Sim, ela sabia que cada dia que passava ali dava mais um passo, com seus próprios pés, em direção ao seu destino...
Ele rompeu o silêncio:
– Quero que saiba que estou muito orgulhoso de você!
– Obrigada, Raul! Mas é você quem está me ensinando a ajudar as pessoas. Eu não tinha noção de como isso é gratificante! Está me ajudando muito no meu crescimento pessoal, muito mesmo! Sem contar que os meus... fantasmas – inclusive o da solidão – não me assustam mais!
– Mas não deve deixar que seus fantasmas te assustem!
– Você não tem fantasmas, Raul? Ah, que pergunta idiota! É claro que não! É tão forte e corajoso o meu mestre, como poderia tê-los?
– Sim, tenho os meus fantasmas, mas não tenho medo, nem fujo deles! Porque quando aparecem é sempre para me ensinar alguma coisa.
– Ensinar...? Os fantasmas?
– Sim! Eles... colocam-me contra a parede, me forçam a pensar em soluções. Eles debocham sem escrúpulos dos meus medos, os transformam em coisas insignificantes! Vão me empurrando, empurrando... até a beira do abismo. E sabe para quê? Simples: para que eu seja capaz de firmar o pé ali, na beiradinha, e não cair nele. Apenas eu entendo meus fantasmas! Vivem me fisgando, me cutucando! Quando me vejo em perigo eles me mandam respirar, contar de um a dez – e, se preciso for, de dez a um novamente – e aí levantar a cabeça e enfrentar com muita calma meu agressor, ou meu problema. De igual para igual. E sair vitorioso da situação.

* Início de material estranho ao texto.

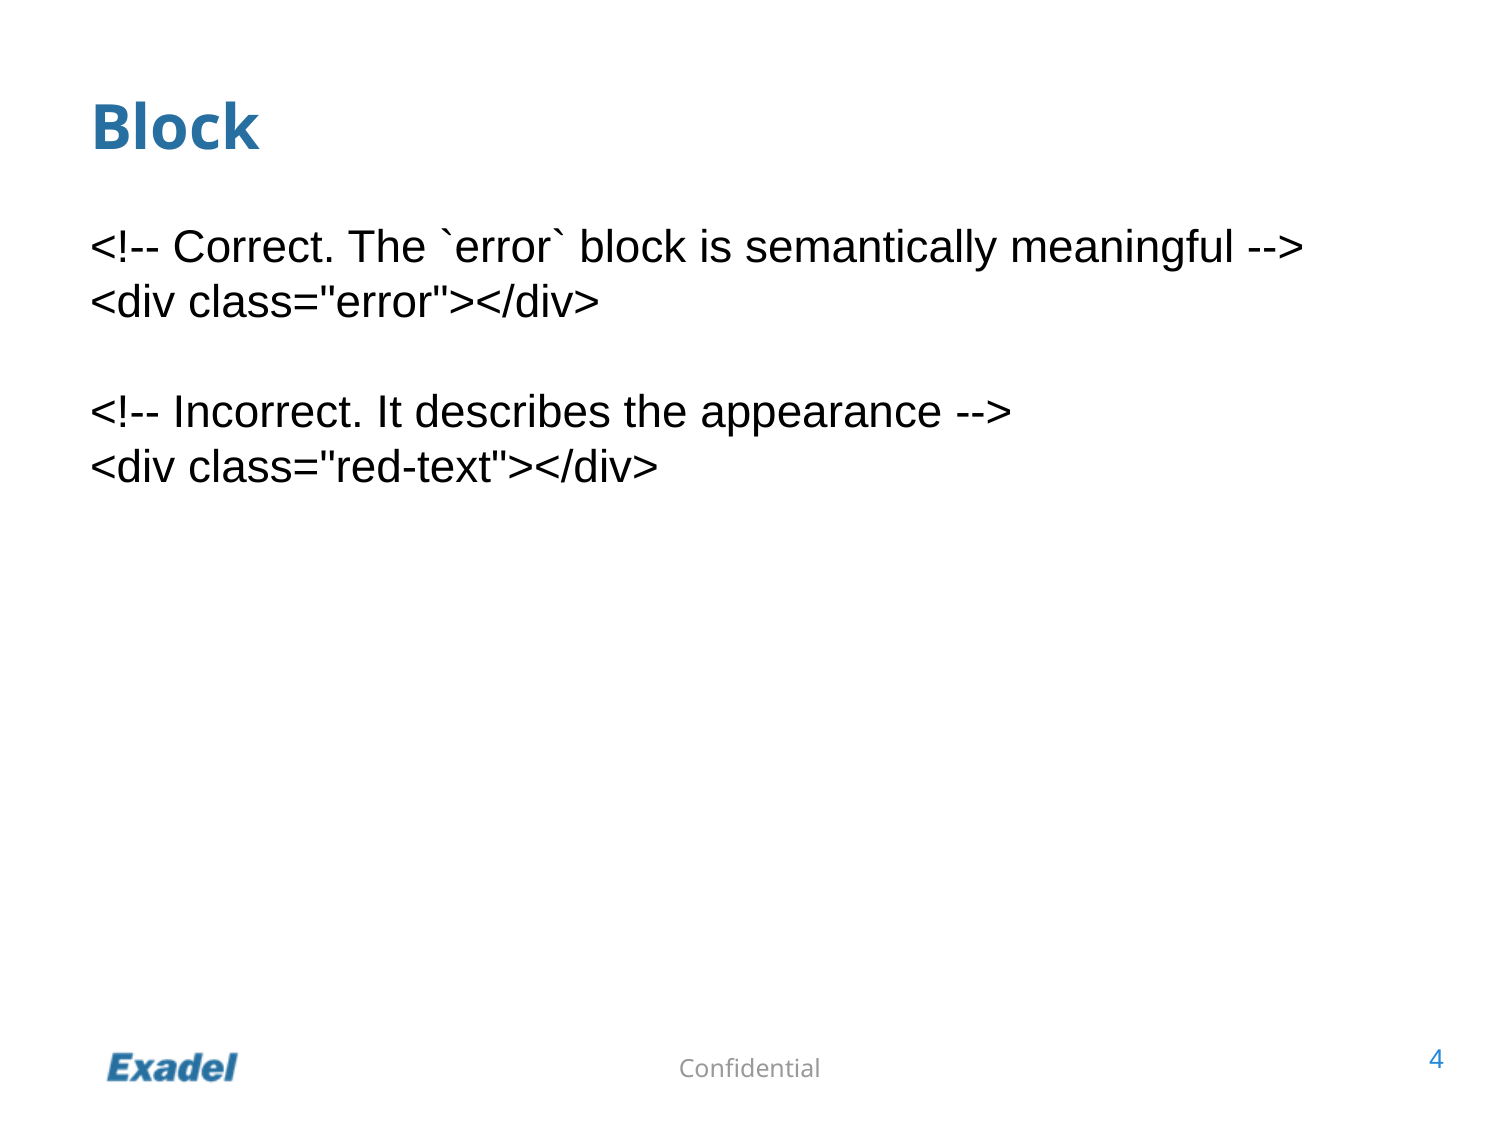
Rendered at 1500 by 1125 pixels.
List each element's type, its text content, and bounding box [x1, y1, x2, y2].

slide_number <number> [1369, 1014, 1460, 1101]
title Block [75, 57, 1425, 178]
text_box <!-- Correct. The `error` block is semantically meaningful --> <div class="error"></div> <!-- Incorrect. It describes the appearance --> <div class="red-text"></div> [74, 202, 1425, 543]
picture [75, 1039, 282, 1102]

– E você consegue? Sempre?
– Sempre. Sabe por quê? Por que eles estavam aqui no meu ouvido: “Como é, não vai fazer nada? Reaja, homem! Que moleza é essa? Vamos lá, enfrente! E vença, faça-me o favor”!
– Ah, Raul! Só você mesmo!
– Não acredita? É verdade! Eles não me fazem mal algum, só o bem! E te digo mais: cada fantasma que surge em minha vida eu o transformo em meu amigo! Experimente fazer isso!
Betina estava impressionada: que cabeça! Que maneira de ensinar as coisas! A cada dia o admirava mais! Seria capaz de ficar a noite inteira ouvindo-o falar!
De repente uma sombra de tristeza passou pelos seus olhos: pensou no dia em que tivesse que se separar dele também – assim como de Álvaro e de Yan...
Sentiu um aperto no peito. Por onde andaria Yan? Deveria estar muito longe. E quanto a Raul? Estava se apegando demais a ele! Seria ainda mais difícil quando chegasse o dia de partir dali...
– Não fique triste – ele disse. – Ainda vamos ficar juntos por um bom tempo. Mas é claro que chegará o momento em que terá que seguir seu caminho.
– Já pode me dizer para onde irei?
– Sim, Betina. Você irá para a Espanha.
– Espanha...? – levou a mão ao peito. Seu coração parecia querer saltar pela boca. – Mas...
– Calma, querida. Tudo ao seu tempo, já lhe disse.
A bela lua cheia já estava no meio do céu. Era quase madrugada. Um galo cantou ao longe.
– Já vou, Betina. Fique em paz.
– Boa noite, Raul. Vá em paz também.
Deu alguns passos e voltou-se:
– Boa sorte com a mãe do menino amanhã. Sabe seu nome?
– Clarisse. Obrigada, mas... não vai comigo?